**Estratto scelto:**
----------------

Truffa e abuso: sotto inchiesta ex medico dell’Udinese e altri sei

Nei guai Giorgio Indovina, i suoi collaboratori di studio e tre responsabili dell’Ass n.4 “Medio Friuli” Sono accusati di avere esercitato la professione anche dopo la revoca delle autorizzazioni sanitarie
Di Luana De Francisco

I carabinieri del Nas avevano accertato irregolarità nei suoi due studi di Udine e San Giovanni al Natisone e lui, privato dell’autorizzazione sanitaria allo svolgimento dell’attività professionale, non avrebbe potuto rilasciare alcun certificato d’idoneità agonistica. Eppure, Giorgio Indovina, 61 anni, di Pasian di Prato, noto per essere stato il responsabile medico dell’Udinese fino al 2002 e, soprattutto, per avere salvato la vita al difensore del Cagliari, Gianluca Grassadonia, dopo un infortunio sul campo del Friuli nel ’98, aveva continuato a lavorare. E aveva continuato anche ad accumulare compensi giudicati superiori al dovuto, sottoponendo i propri pazienti a un test ritenuto non necessario. Quanto basta, secondo la Procura, per formulare a suo carico un lungo elenco di capi d’imputazione.

Estesa in breve ai collaboratori di Indovina, l’inchiesta aveva finito per coinvolgere anche i responsabili dell’Azienda per i servizi sanitari n.4 “Medio Friuli” che avevano firmato i provvedimenti di autorizzazione all’apertura delle medesime strutture di via Forni di Sotto (a Udine) e piazzetta di Brazzà (a San Giovanni). Era il febbraio del 2011 e a presentare domanda ai competenti uffici aziendali era stata la nuova amministratrice cui la società era stata nel frattempo intestata. Un’operazione “in corsa”, effettuata con atto notarile del dicembre 2010, che aveva portato alla sola modifica della denominazione della società da “Eubios srl” a “Bios medica srl”. Chiuso il cerchio delle indagini preliminari, nelle settimane scorse il pm Andrea Gondolo ha fatto notificare sette avvisi di garanzia.

----------------

**Elenco fornito:**

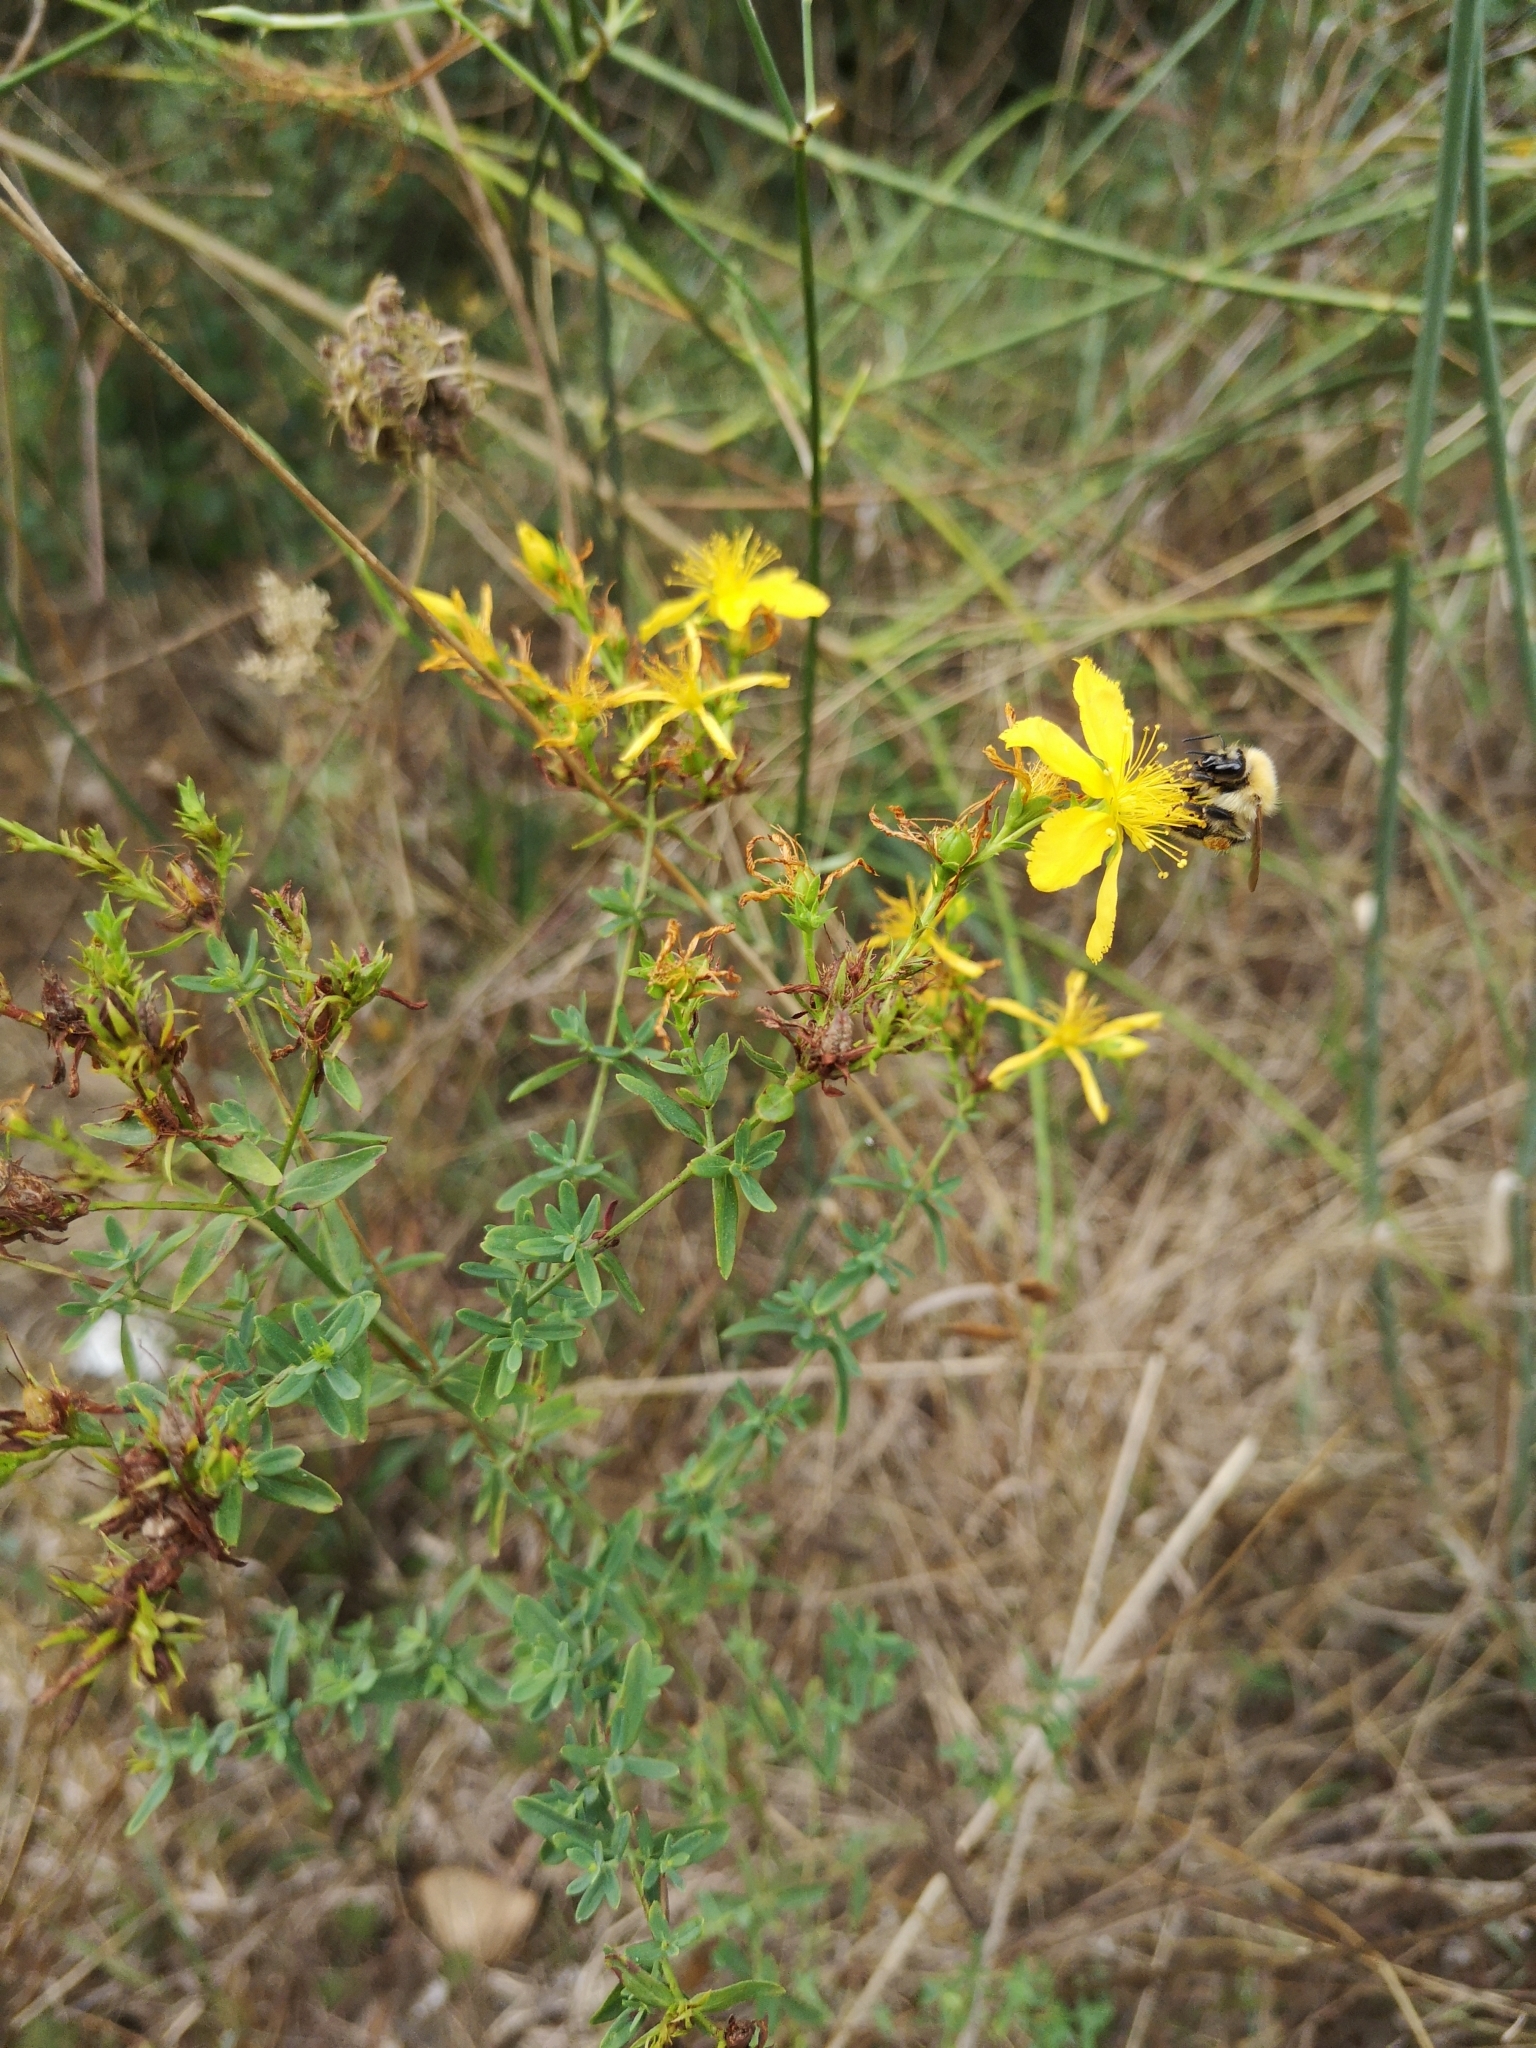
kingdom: Plantae
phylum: Tracheophyta
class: Magnoliopsida
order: Malpighiales
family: Hypericaceae
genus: Hypericum
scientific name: Hypericum perforatum
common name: Common st. johnswort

----------------

**Obiettivo dell'esercizio:** Estrai dall'articolo sull'inchiesta il tratto che va da "Estesa in breve" fino a "avvisi di garanzia.", riportandolo parola per parola.

**Problema risolto:**
Estesa in breve ai collaboratori di Indovina, l’inchiesta aveva finito per coinvolgere anche i responsabili dell’Azienda per i servizi sanitari n.4 “Medio Friuli” che avevano firmato i provvedimenti di autorizzazione all’apertura delle medesime strutture di via Forni di Sotto (a Udine) e piazzetta di Brazzà (a San Giovanni). Era il febbraio del 2011 e a presentare domanda ai competenti uffici aziendali era stata la nuova amministratrice cui la società era stata nel frattempo intestata. Un’operazione “in corsa”, effettuata con atto notarile del dicembre 2010, che aveva portato alla sola modifica della denominazione della società da “Eubios srl” a “Bios medica srl”. Chiuso il cerchio delle indagini preliminari, nelle settimane scorse il pm Andrea Gondolo ha fatto notificare sette avvisi di garanzia.